I crave working under pressure, doing one thing right into the next and figuring out a solution to whatever problem comes my way. I remember checking in with my supervisor while I was sick, and made sure not to say anything about feeling sick because I didn't want them to make me stop working in a time of crisis. In this capitalist society, my body and brain have always been told to keep revving the engine at full-speed, and not stop until I hear someone praising my hard work and dedication to the community. It took almost two weeks into my sickness for me to understand that I couldn't do this. I needed to slow down, and maybe even stop working altogether.  

My personal experience with the virus left me feeling like I was warped into another dimension. My mental health plummeted – not only did I feel pain from the aches, but I kept being incredibly harsh on myself for not being able to do more. As someone who is used to stepping into action, it was hard to realize that, sometimes, it's okay to do nothing.

girl laying on a bedComing to this realization wasn't easy. I had to start by trusting that those already involved in helping others would do a great job (especially if they're in a better mental state than I). I also had to understand that I don't need to be dipping my toe in every community issue! And, the most difficult thing was to let go of the feeling of needing to be connected with everyone about everything at every second. Though it took me a minute, I finally decided to rest completely.

For over a month, that's exactly what I did. I shut the world out and put a focus on my health. I stayed offline, though I would check Instagram once in a while to find some light in my darkness. I prioritized some text messages over others. I lived in my room, watching Hulu or Netflix, letting my mind wander, and sleeping A LOT to re-energize myself. 

Not too long after being sick, Minneapolis (and the whole world) went into an uprising after the murder of George Floyd. As a Minnesotan and a former Twin Cities resident, I felt the urge to take action for the place I once called home. I saw my friends and former colleagues on social media attending local protests in the Twin Cities or helping with community cleanups and supporting local businesses that had become damaged. But this time, while I watched them take action in person, I didn't feel frustrated or mad at myself because I couldn't do more with them on the ground.

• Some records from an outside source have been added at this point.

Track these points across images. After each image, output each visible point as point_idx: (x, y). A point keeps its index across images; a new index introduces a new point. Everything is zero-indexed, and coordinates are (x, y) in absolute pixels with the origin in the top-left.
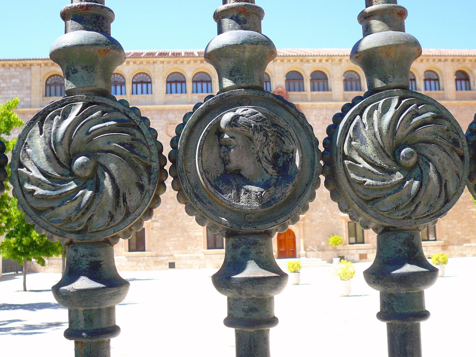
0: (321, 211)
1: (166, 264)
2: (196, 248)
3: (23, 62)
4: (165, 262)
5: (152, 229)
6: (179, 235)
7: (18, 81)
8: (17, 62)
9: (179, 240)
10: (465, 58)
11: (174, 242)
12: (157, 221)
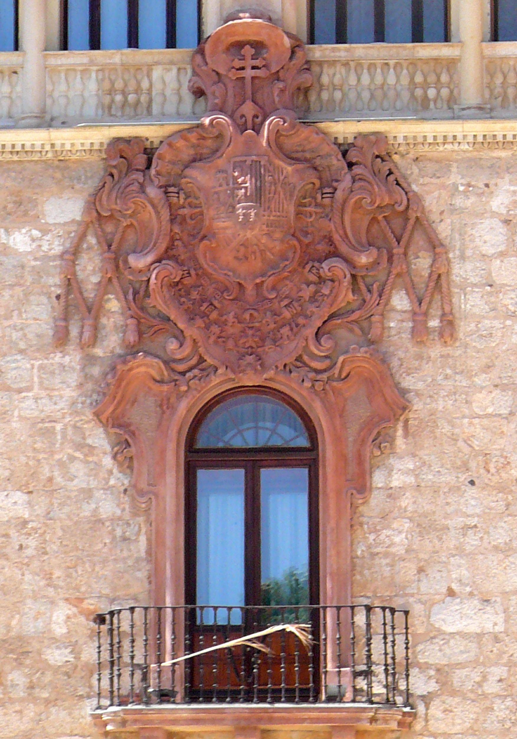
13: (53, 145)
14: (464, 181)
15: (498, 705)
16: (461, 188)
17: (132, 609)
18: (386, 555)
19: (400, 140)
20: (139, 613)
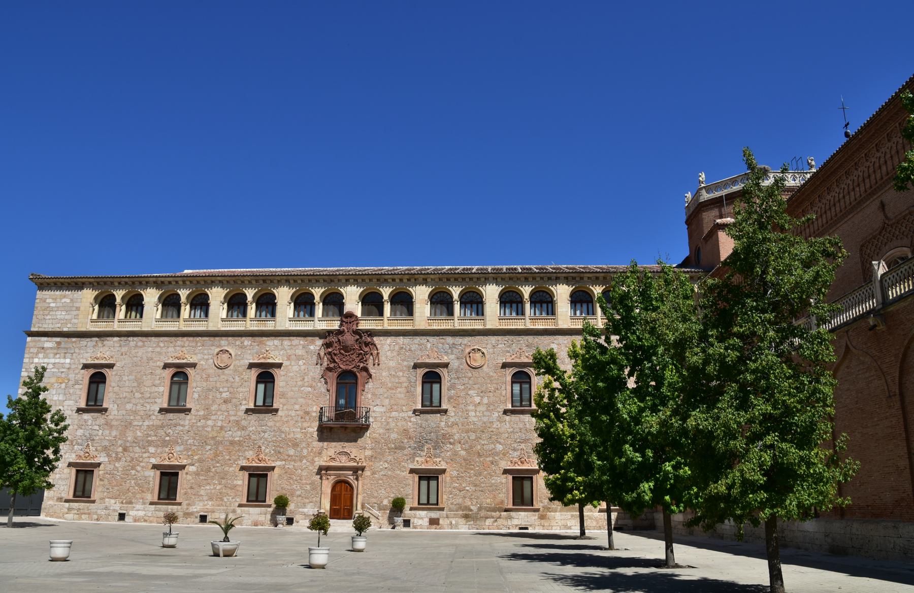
0: (386, 461)
1: (196, 517)
2: (234, 500)
3: (75, 280)
4: (196, 515)
5: (187, 474)
6: (216, 482)
7: (68, 301)
8: (69, 281)
9: (215, 489)
10: (582, 275)
11: (209, 491)
12: (193, 465)
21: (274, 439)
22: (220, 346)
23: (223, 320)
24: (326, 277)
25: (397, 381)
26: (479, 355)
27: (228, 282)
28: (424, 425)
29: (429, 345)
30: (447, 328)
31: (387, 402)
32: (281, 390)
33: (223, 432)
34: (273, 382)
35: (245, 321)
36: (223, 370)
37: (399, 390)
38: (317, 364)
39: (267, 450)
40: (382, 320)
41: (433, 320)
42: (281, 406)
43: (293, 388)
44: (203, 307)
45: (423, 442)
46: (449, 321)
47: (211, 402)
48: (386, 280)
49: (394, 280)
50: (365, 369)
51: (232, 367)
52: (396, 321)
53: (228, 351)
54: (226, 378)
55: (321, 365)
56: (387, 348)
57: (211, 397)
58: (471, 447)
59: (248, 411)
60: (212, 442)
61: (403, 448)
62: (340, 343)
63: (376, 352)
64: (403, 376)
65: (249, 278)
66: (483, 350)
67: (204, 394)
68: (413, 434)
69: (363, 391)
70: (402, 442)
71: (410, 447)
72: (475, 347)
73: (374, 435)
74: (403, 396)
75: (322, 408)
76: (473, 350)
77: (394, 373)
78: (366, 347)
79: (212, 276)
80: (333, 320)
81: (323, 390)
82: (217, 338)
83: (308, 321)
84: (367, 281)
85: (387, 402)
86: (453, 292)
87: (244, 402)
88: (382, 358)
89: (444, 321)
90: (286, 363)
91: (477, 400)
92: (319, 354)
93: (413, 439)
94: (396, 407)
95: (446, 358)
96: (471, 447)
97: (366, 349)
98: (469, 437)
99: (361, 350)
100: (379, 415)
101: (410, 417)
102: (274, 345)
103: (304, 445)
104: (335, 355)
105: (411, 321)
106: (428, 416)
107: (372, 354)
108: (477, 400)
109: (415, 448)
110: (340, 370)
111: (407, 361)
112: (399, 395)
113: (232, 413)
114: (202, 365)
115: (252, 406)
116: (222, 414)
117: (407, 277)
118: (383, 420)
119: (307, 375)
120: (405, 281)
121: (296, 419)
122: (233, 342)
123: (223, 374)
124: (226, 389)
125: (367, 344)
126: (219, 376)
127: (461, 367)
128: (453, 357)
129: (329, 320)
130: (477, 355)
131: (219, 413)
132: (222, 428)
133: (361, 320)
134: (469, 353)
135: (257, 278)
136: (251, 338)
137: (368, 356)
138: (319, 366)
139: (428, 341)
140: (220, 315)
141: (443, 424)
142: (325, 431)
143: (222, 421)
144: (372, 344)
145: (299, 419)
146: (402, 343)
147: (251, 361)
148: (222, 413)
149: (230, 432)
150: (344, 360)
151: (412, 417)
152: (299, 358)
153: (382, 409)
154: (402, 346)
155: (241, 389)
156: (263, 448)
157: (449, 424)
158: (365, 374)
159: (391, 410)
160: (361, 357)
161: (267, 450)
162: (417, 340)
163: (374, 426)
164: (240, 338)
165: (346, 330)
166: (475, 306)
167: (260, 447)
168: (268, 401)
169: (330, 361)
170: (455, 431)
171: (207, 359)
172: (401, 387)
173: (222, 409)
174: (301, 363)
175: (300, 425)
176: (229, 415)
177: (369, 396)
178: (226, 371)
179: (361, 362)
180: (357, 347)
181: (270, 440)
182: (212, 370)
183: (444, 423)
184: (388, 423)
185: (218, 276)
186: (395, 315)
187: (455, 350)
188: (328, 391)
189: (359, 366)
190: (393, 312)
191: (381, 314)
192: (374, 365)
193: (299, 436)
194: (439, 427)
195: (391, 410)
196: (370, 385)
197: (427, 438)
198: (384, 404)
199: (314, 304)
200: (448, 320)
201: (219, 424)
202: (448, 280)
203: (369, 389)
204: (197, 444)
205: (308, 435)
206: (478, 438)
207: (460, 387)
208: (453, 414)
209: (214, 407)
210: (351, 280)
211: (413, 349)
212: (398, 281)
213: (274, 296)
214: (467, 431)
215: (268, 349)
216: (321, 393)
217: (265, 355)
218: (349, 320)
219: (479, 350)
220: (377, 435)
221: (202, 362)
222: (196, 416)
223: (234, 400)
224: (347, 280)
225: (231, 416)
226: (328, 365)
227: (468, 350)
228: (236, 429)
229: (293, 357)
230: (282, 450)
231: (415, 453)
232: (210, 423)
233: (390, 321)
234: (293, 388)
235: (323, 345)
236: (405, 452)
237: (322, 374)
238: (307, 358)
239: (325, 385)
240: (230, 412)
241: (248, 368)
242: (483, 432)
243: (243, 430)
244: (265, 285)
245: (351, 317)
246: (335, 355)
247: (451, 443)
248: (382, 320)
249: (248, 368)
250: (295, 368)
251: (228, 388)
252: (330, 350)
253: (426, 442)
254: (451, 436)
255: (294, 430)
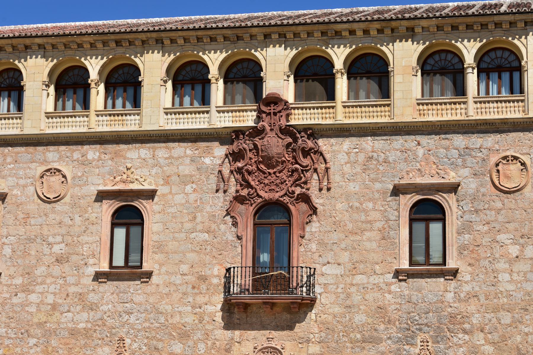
13: (216, 133)
14: (335, 142)
15: (341, 295)
16: (334, 144)
17: (238, 267)
18: (310, 251)
19: (316, 130)
20: (240, 269)
21: (147, 324)
22: (45, 162)
23: (49, 116)
24: (228, 32)
25: (363, 218)
26: (515, 167)
27: (54, 46)
28: (414, 299)
29: (420, 152)
30: (454, 118)
31: (345, 257)
32: (155, 238)
33: (57, 314)
34: (142, 224)
35: (87, 116)
36: (53, 205)
37: (368, 234)
38: (217, 191)
39: (135, 345)
40: (333, 107)
41: (427, 104)
42: (157, 266)
43: (177, 235)
44: (13, 93)
45: (414, 329)
46: (458, 106)
47: (34, 261)
48: (338, 33)
49: (352, 32)
50: (305, 198)
51: (67, 199)
52: (359, 109)
53: (59, 171)
54: (58, 218)
55: (225, 192)
56: (342, 158)
57: (33, 253)
58: (504, 338)
59: (98, 276)
60: (39, 332)
61: (380, 341)
62: (258, 153)
63: (323, 166)
64: (374, 209)
65: (91, 39)
66: (524, 158)
67: (22, 247)
68: (394, 316)
69: (303, 237)
70: (376, 330)
71: (389, 338)
72: (508, 153)
73: (323, 317)
74: (374, 245)
75: (228, 270)
76: (505, 158)
77: (357, 204)
78: (305, 157)
79: (26, 37)
80: (243, 111)
81: (231, 237)
82: (40, 149)
83: (199, 113)
84: (304, 35)
85: (345, 257)
86: (464, 51)
87: (91, 261)
88: (335, 177)
89: (448, 106)
90: (162, 190)
91: (514, 250)
92: (220, 172)
93: (394, 324)
94: (362, 266)
95: (452, 174)
96: (504, 338)
97: (306, 162)
98: (499, 320)
99: (297, 163)
100: (332, 281)
101: (388, 284)
102: (139, 157)
103: (199, 335)
104: (250, 173)
105: (387, 108)
106: (422, 282)
107: (316, 170)
108: (514, 250)
109: (399, 340)
110: (260, 200)
111: (381, 182)
112: (368, 245)
113: (71, 280)
114: (16, 196)
115: (105, 267)
116: (55, 283)
117: (377, 25)
118: (339, 290)
119: (201, 211)
120: (374, 33)
121: (183, 288)
122: (68, 154)
123: (53, 211)
124: (59, 239)
125: (306, 153)
126: (45, 215)
127: (482, 190)
128: (466, 172)
129: (236, 111)
130: (512, 167)
131: (48, 281)
132: (54, 307)
133: (294, 108)
134: (497, 165)
135: (105, 38)
136: (98, 146)
137: (308, 174)
138: (221, 194)
139: (419, 144)
140: (44, 107)
141: (450, 296)
142: (236, 310)
143: (55, 294)
144: (315, 153)
145: (189, 289)
146: (370, 149)
147: (101, 188)
148: (54, 280)
149: (70, 315)
150: (266, 181)
151: (391, 284)
152: (185, 180)
153: (339, 271)
154: (370, 154)
155: (85, 238)
156: (128, 341)
157: (462, 295)
158: (303, 206)
159: (354, 271)
160: (296, 175)
161: (135, 345)
162: (399, 141)
163: (323, 300)
164: (79, 147)
165: (268, 128)
166: (506, 76)
167: (122, 339)
168: (134, 258)
169: (241, 185)
170: (472, 308)
171: (25, 186)
172: (371, 230)
173: (54, 274)
174: (189, 188)
175: (191, 299)
176: (66, 284)
177: (314, 246)
178: (58, 206)
179: (297, 185)
180: (288, 157)
181: (140, 328)
182: (35, 206)
183: (452, 294)
184: (348, 296)
185: (37, 36)
186: (357, 97)
187: (469, 159)
188: (239, 238)
189: (293, 192)
190: (353, 92)
191: (331, 96)
192: (321, 190)
193: (189, 319)
194: (442, 302)
195: (354, 271)
196: (314, 227)
197: (420, 322)
198: (341, 261)
199: (209, 81)
200: (455, 103)
201: (50, 299)
202: (454, 28)
203: (312, 233)
204: (13, 336)
205: (206, 318)
206: (516, 323)
207: (480, 228)
208: (468, 278)
209: (41, 270)
210: (273, 36)
211: (391, 159)
212: (360, 33)
213: (136, 70)
214: (496, 310)
215: (129, 165)
216: (227, 243)
217: (125, 176)
218: (272, 109)
219: (516, 158)
220: (330, 318)
221: (15, 192)
222: (8, 286)
223: (74, 258)
224: (267, 36)
225: (70, 285)
226: (237, 191)
227: (494, 159)
228: (79, 308)
229: (174, 178)
230: (160, 345)
231: (399, 350)
232: (33, 298)
233: (347, 110)
234: (177, 235)
235: (226, 155)
236: (382, 347)
237: (226, 208)
238: (200, 180)
239: (233, 229)
240: (68, 278)
241: (96, 200)
242: (526, 310)
243: (92, 309)
244: (120, 50)
245: (276, 103)
246: (250, 173)
247: (465, 332)
248: (333, 107)
249: (96, 200)
250: (179, 199)
251: (63, 236)
252: (240, 165)
253: (420, 330)
254: (466, 317)
255: (180, 309)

While reflecting on what I could do, I learned that help can look like different things, like speaking up about injustices via social media like in support of the Black Lives Matter movement, talking to my family about anti-racism work, being a shoulder to cry on and a listening ear, or a vocal ally, to start. 

If I hadn't taken time for myself by allowing my body and mind to heal, I don't think I would've been able to have fully engaged with the news in Minneapolis and the work needing to be done to support the movement. Having conversations with people who don't get issues like police brutality can be exhausting, watching news can be detrimental to my emotional health, and returning to remote, pandemic work can be irritating, as it's a learning curve. I've come to realize that taking time for myself every once in a while is crucial to doing hard work. 

During quarantine, I found Lanah Delia on Twitter (a spiritual writer and wellness educator), and her tweets were so helpful in my journey to putting myself first. One quote that struck me is the following: "Self-care is how you take your power back." I wholeheartedly agree. I know now that finding time to put me first, even if it means going on hiatus, will leave me better able to check-in with friends and family, do my work with an energized mind and spirit, and continue being vocal around issues that are so important in our time in the long run.